> **Job item**:
Because the images are not wanted, restate every line below word for word without them.
- Opening Delimiter -
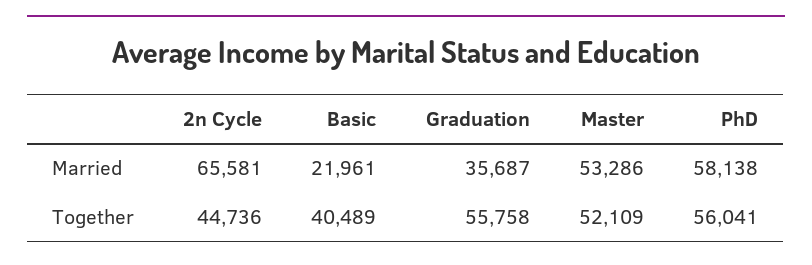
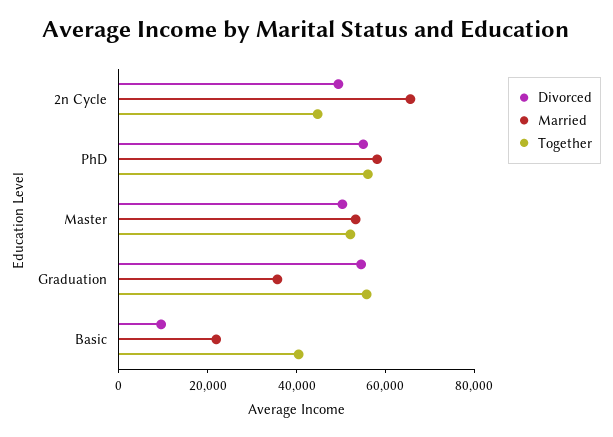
Divorced, 2n Cycle: none -> 50000
Divorced, PhD: none -> 55000
Divorced, Master: none -> 50000
Divorced, Graduation: none -> 55000
Divorced, Basic: none -> 10000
- Closing Delimiter -
> **Output of the exercise**:
Divorced, 2n Cycle: none -> 50000
Divorced, PhD: none -> 55000
Divorced, Master: none -> 50000
Divorced, Graduation: none -> 55000
Divorced, Basic: none -> 10000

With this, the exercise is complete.